The Targum Pseudo-Jonathan sharpens the blade. It tells us Jacob gave Esau bread and lentil pottage, and Esau ate and drank and arose and went — "and Esau scorned the birthright, and the portion of the world that cometh."

There are those two little words again: the world that cometh. Pseudo-Jonathan keeps pressing the point. What Esau walked away from that day was not just priestly duty. It was olam ha-ba itself — the portion in the world-to-come that the firstborn was supposed to carry.

Why does the Targum add this line twice?

Because the Torah's silence is deafening. The verse says Esau "despised" the birthright, but it does not say what he despised about it. Pseudo-Jonathan, composed in Aramaic over centuries and widely taught to Jews who did not read Hebrew fluently, fills in the silence with theology. The birthright was not real estate.
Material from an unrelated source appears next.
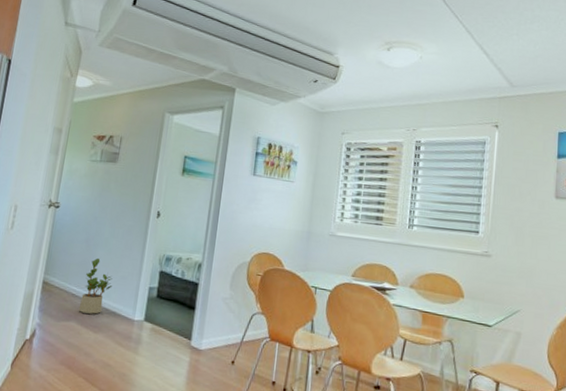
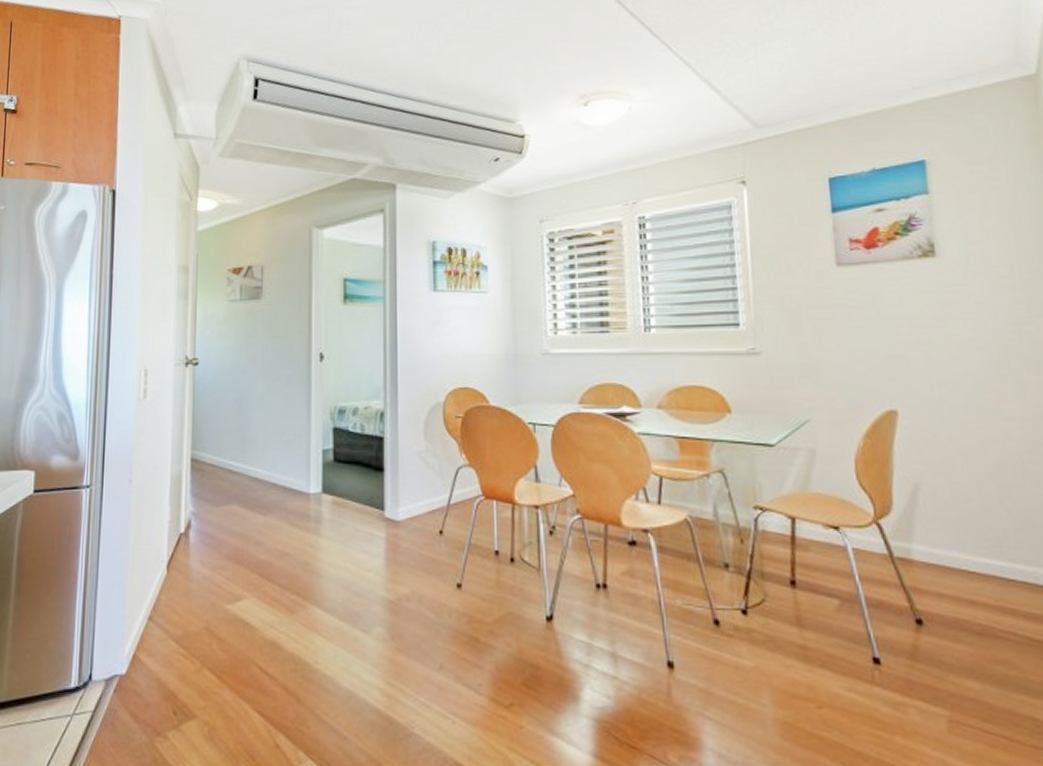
potted plant: present [78,257,113,314] -> none [239,421,277,492]

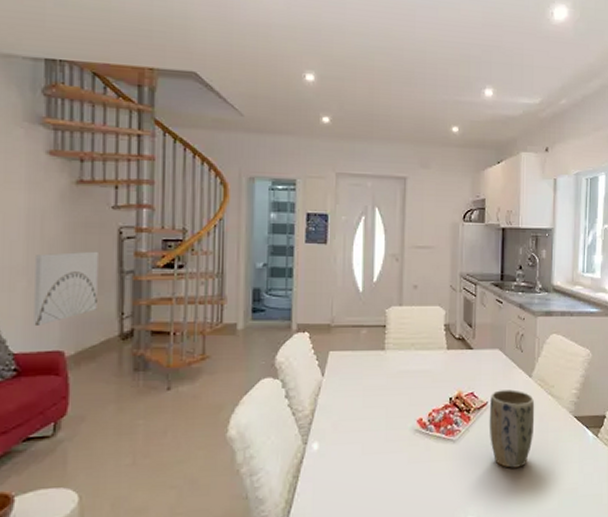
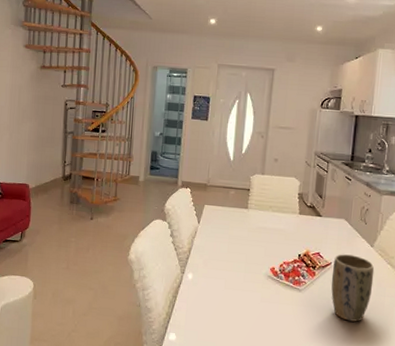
wall art: present [34,251,98,325] -> none [12,116,52,165]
It was a seat at the table of eternity. And Esau, belly full, walked out.

The rabbis' verdict on speed

Notice the pace of Esau's day: ate, drank, rose, went, scorned. The sages loved to point out that sacred things take time. Berakhot teaches patience in prayer. Pirkei Avot teaches deliberation in judgment. But Esau does everything fast — including throw away his soul.

Pseudo-Jonathan leaves us with the same haunting question its first verse posed: what do we eat, drink, and walk away from without noticing?